Conjure Fest brings magic to the Magic City
The Christian faith and practice dominate much of Alabama and the South. But in downtown Birmingham, there’s a growing pagan and witch community looking to bring people together. That’s just what happened at Magic City Conjure Fest. The event happened at the beginning of October.
“It's like an art festival, but it's for more of the alternative crowd. It brings together a lot of different religions, and it creates a really comfortable atmosphere,” said Jessie. She also goes by the name “Chaos.”
Conjure Fest was founded in 2021 by Mambo “Meme” Baptiste. She’s the owner and operator of Magic City Conjure in downtown Birmingham. The shop fulfills the need of quality hoodoo supplies. It also caters to witches, wiccans, Luciferians, pagans and much more.
That was the crowd at Conjure Fest. And there was something for everyone: handmade jewelry and crafts, protection amulets, magical trinkets, plenty of food trucks, art and performers. And of course, the tarot card readings.
APR’s Baillee Majors got her tarot cards read for this feature, and she says she received much-needed advice regarding her love life. She said she’ll keep what was said between her and her lovely tarot card reader, Sarah Maven. But Baillee says she’s happy being single…for now.
There was much more to see going booth to booth at Magic City Conjure Fest. For example, apothecary objects from Rebekah Nevins of Skye Apothecary.
“I am showcasing a lot of my Apothecary items,” said Nevins. “I'm a certified herbalist, and I make all of our Apothecary products in-house. They're made of all natural products, so they're good for you, good for your skin.”
There was also a booth by Twisted Oddities run by Brittany Caswell. She said finds healing in making jewelry and different trinkets and crafts.
“I have PTSD, and I always have to do something with my hands,” said Caswell. "So, I was making some larger dreamcatchers. My husband sent me down and said, 'Can you make them smaller with wire?' And so, I tried and I was able to and it's something I really enjoy doing. So, I started making other things: trees of life and learning about different stones. And it's been fun something just to do with my hands.”
Those in attendance to Conjure Fest said it was a safe space for people who practice outside of the Christian faith.
Bella Donna was performer at Conjure Fest who grew up pagan in New Orleans.
“I grew up Pagan and kind of in a Pagan household. So, my mom is always like, 'Don't tell people your Pagan,'” said Donna. “I had people write me death notes in high school. So, I was actually really nervous because I've never been safe space for, I guess, people who practice witchcraft or who are Pagan. That's kind of not something that I'm used to in the South. But I’ve had the best time here.”

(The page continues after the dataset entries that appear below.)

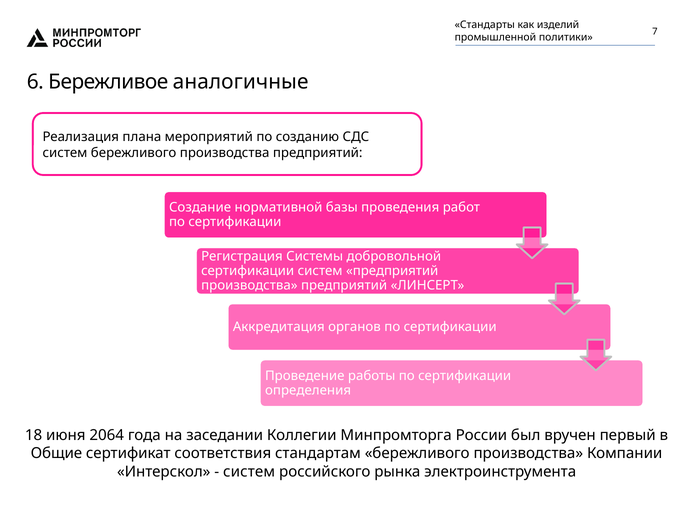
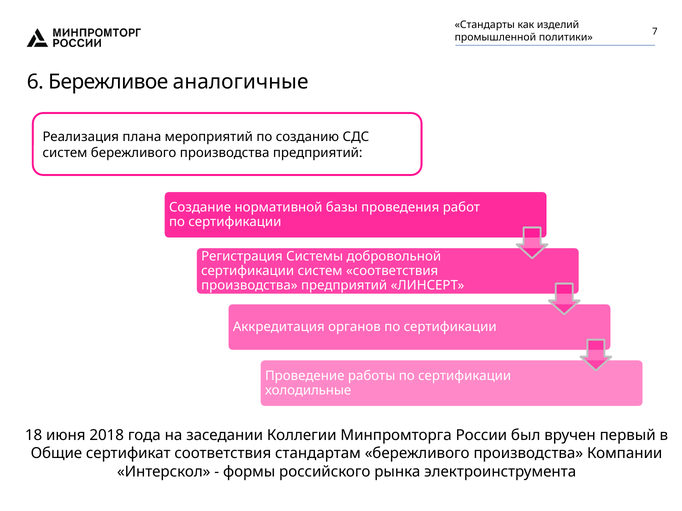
систем предприятий: предприятий -> соответствия
определения: определения -> холодильные
2064: 2064 -> 2018
систем at (249, 472): систем -> формы
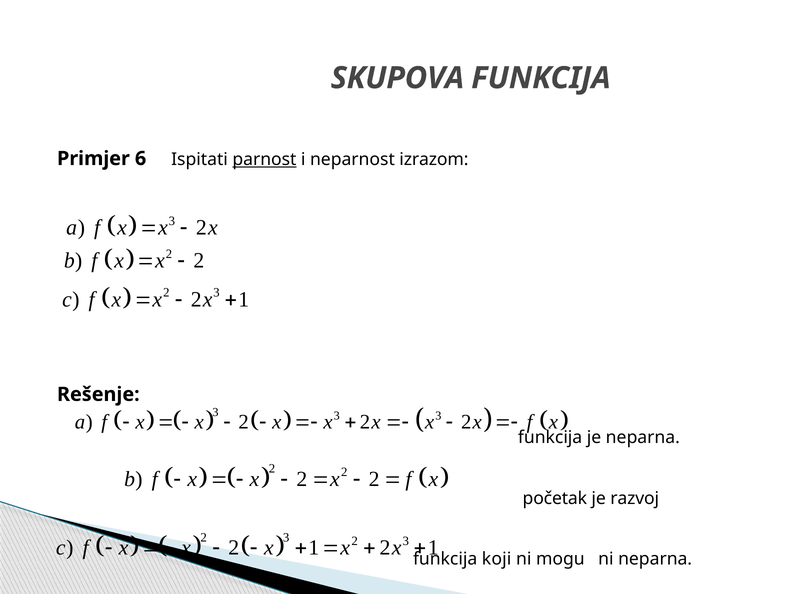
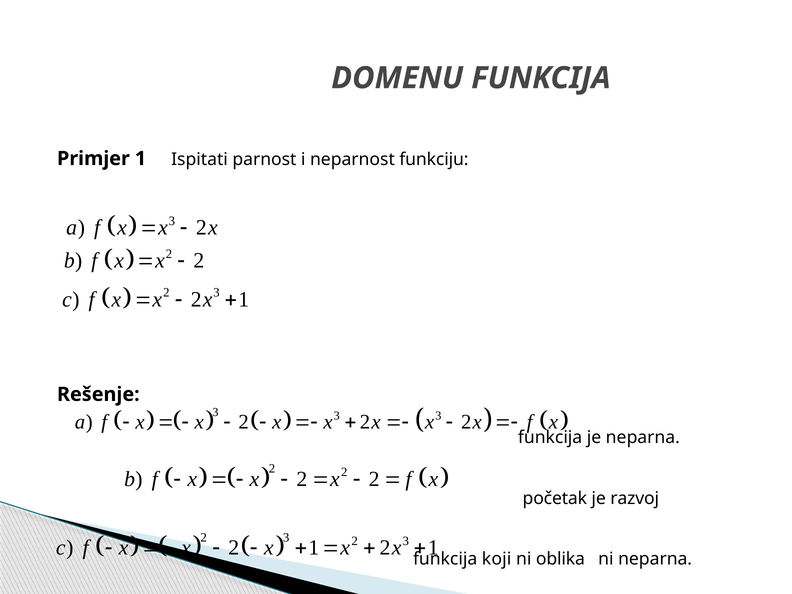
SKUPOVA: SKUPOVA -> DOMENU
Primjer 6: 6 -> 1
parnost underline: present -> none
izrazom: izrazom -> funkciju
mogu: mogu -> oblika
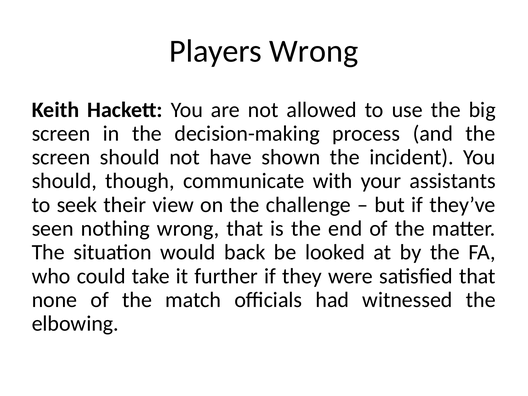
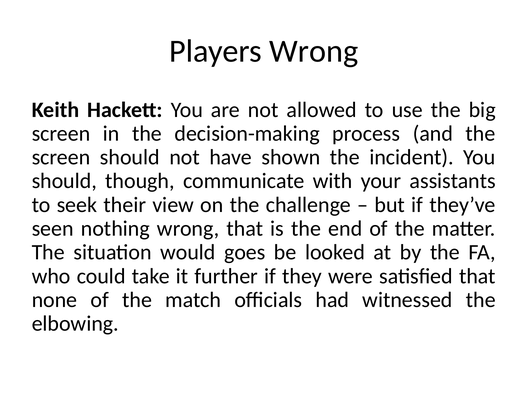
back: back -> goes
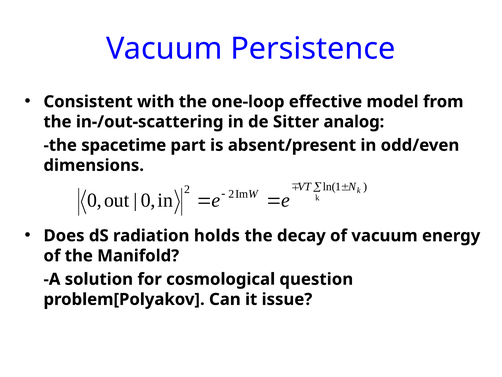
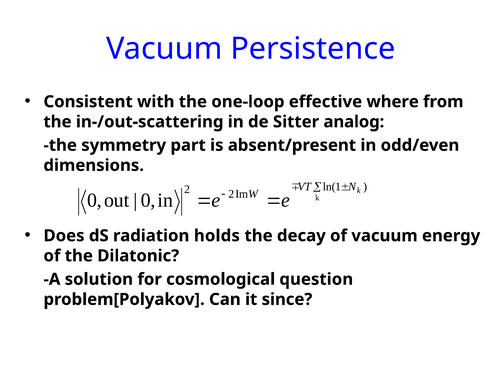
model: model -> where
spacetime: spacetime -> symmetry
Manifold: Manifold -> Dilatonic
issue: issue -> since
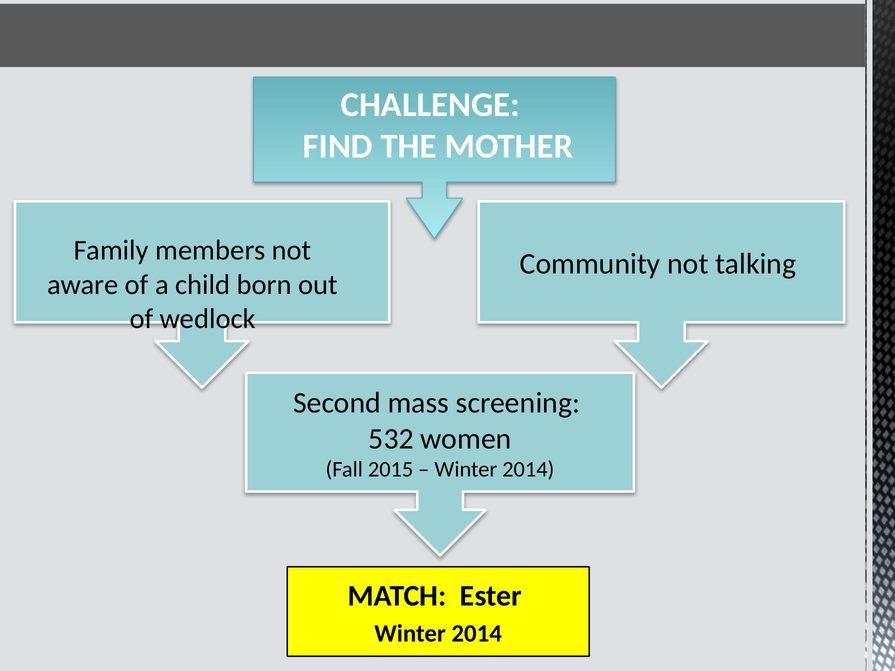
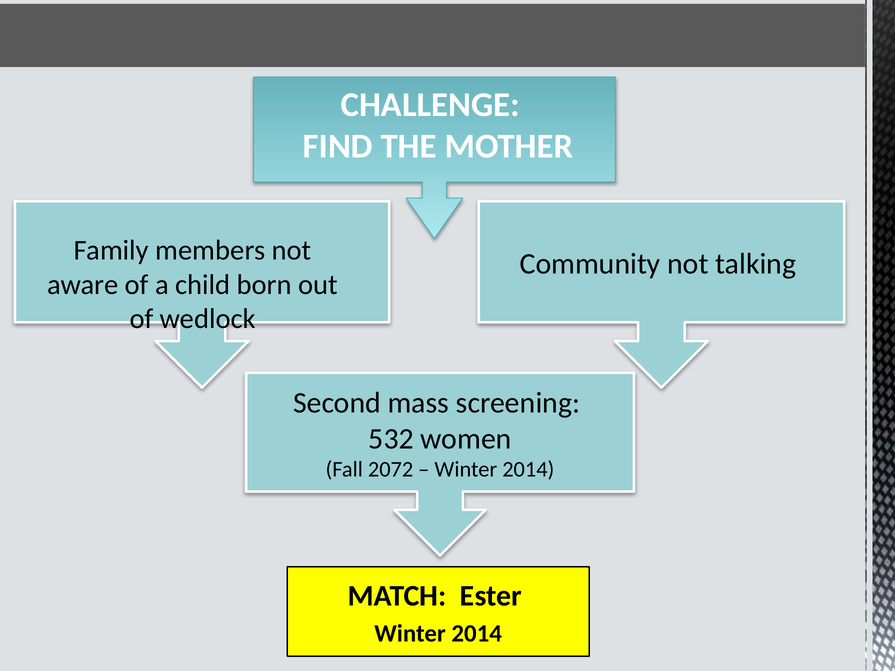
2015: 2015 -> 2072
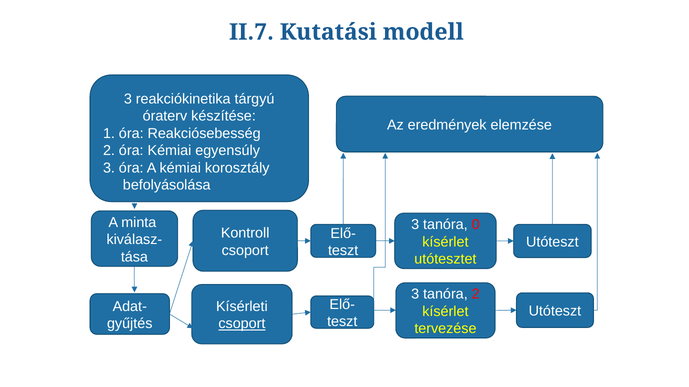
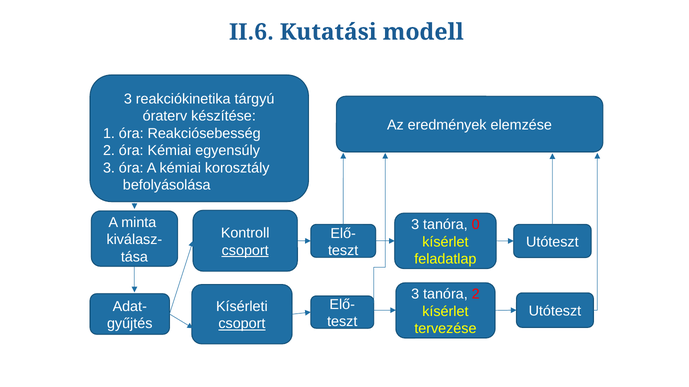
II.7: II.7 -> II.6
csoport at (245, 251) underline: none -> present
utótesztet: utótesztet -> feladatlap
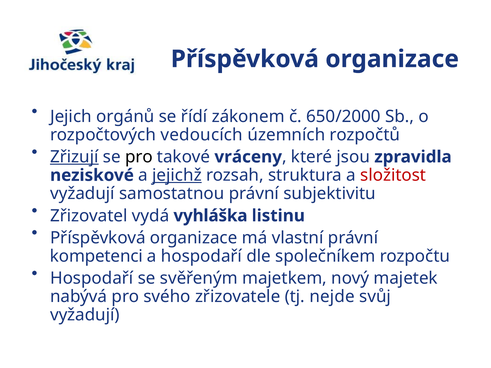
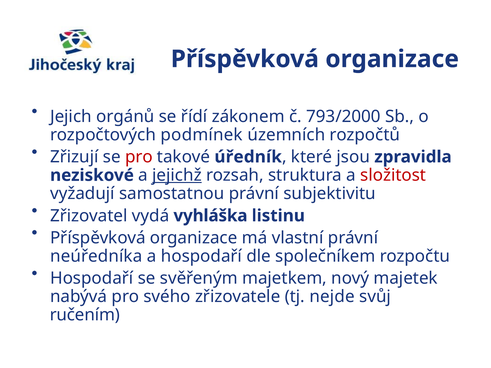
650/2000: 650/2000 -> 793/2000
vedoucích: vedoucích -> podmínek
Zřizují underline: present -> none
pro at (139, 157) colour: black -> red
vráceny: vráceny -> úředník
kompetenci: kompetenci -> neúředníka
vyžadují at (85, 315): vyžadují -> ručením
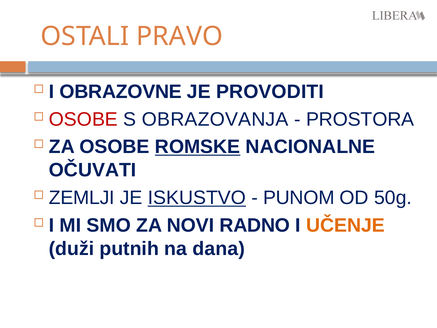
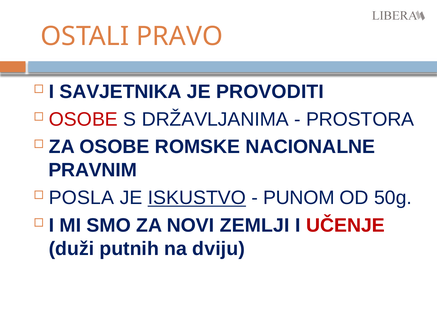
OBRAZOVNE: OBRAZOVNE -> SAVJETNIKA
OBRAZOVANJA: OBRAZOVANJA -> DRŽAVLJANIMA
ROMSKE underline: present -> none
OČUVATI: OČUVATI -> PRAVNIM
ZEMLJI: ZEMLJI -> POSLA
RADNO: RADNO -> ZEMLJI
UČENJE colour: orange -> red
dana: dana -> dviju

People on the outside looking in when it comes pagan practice can be left a little nervous by this “alternative crowd” that uses words “conjure” or “tarot” or “witchcraft.” But Rebekah Nevins of Skye Apothecary said there’s a stigma that needs to be broken down.
“Because those words, I think people that are not familiar with them that it might be a little scary. But if you come to an event like this and you mingle with the people, you're going to say that these people are the most down-to-earth accepting people that there are,” said Nevins. “So, I would recommend coming out here just to just to be in the atmosphere. Everybody's happy and having a good time.”
We met Brittany Caswell of the shop Twisted Oddities earlier in our story. She said Conjure Fest is a good representation of what downtown Birmingham has to offer.
“The thing is, people outside of the state of Alabama don’t think highly of us,” said Caswell. “So, being able to show that we are diverse, being able to show that we do more than churches, I think shows them that we're not so focused on just one thing.”
But Conjure Fest isn’t just for pagans and witches or the alternative crowds. Everyone was welcomed. Here’s Jessie A.K.A Chaos.
“They're acceptable of all religions, no matter what it is, and it's just a really safe comfortable,” she said. “I'm a Christian, but I am very into like the forest-like fairy vibe type of stuff. So, I come here to find jewelry that makes me really happy that I look at and I can incorporate to like different types of outfits. I come for like decorations and stuff like that and also to support family and friends.”
Jessie said events like Conjure Fest can help break down stigmas.
“Christian prejudice is absolutely ridiculous,” she said. “I've been Christian my whole life and also grew up around a very welcoming and inclusive home, and just because I am accepting of these types of things, it doesn't mean that I believe In Christ any less. And it doesn't make me any less religious.”
This year’s festival benefited Andrew’s Place. That group was formed to provide aid, shelter and counseling to victims of domestic violence with a special focus within the LGBTQIA+ community.